The Gap That Remains

Until C2Y closes the gap, programmers writing safety-critical C have limited options. They can use non-standard flags and accept that a conforming compiler without those flags may eliminate their safety checks. They can use unsigned arithmetic, which has defined wraparound semantics in C, for all numeric work where overflow is possible. They can use memcpy for type punning and hope the optimizer recognizes the pattern. They can instrument their builds with UBSan and treat trapping as acceptable deployment behavior, despite the sanitizer mode being formally outside the standard’s model.

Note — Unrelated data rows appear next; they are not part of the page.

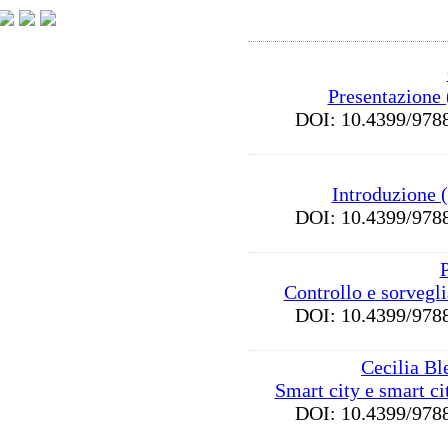
Presentazione 
DOI: 10.4399/9
Introduzione 
DOI: 10.4399/9
P
Controllo e sorvegl
DOI: 10.4399/9
Cecilia Bl
Smart city e smart ci
DOI: 10.4399/9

What they cannot do, under the current standard, is write overflow-detection code using signed integers and trust that the detection will work when it is most needed. The standard does not give them that guarantee. The non-standard flag ecosystems do, at the cost of non-conformance and portability concerns.

C2Y’s timeline puts the next standard revision around 2028-2029. If erroneous behavior is adopted, it will be the first time the standard’s formal model aligns with the implicit model that UBSan has been running for over a decade. Reaching that alignment will not eliminate all of C’s undefined behavior; Annex J contains over two hundred entries, and no single standard cycle will work through all of them. But it would mean that the most commonly exploited UBs, the ones that have produced real CVEs and driven the flag ecosystems in major projects, have been given constrained semantics by the standard itself rather than by compiler extensions.

For C as a language for systems programming, that is the change worth watching.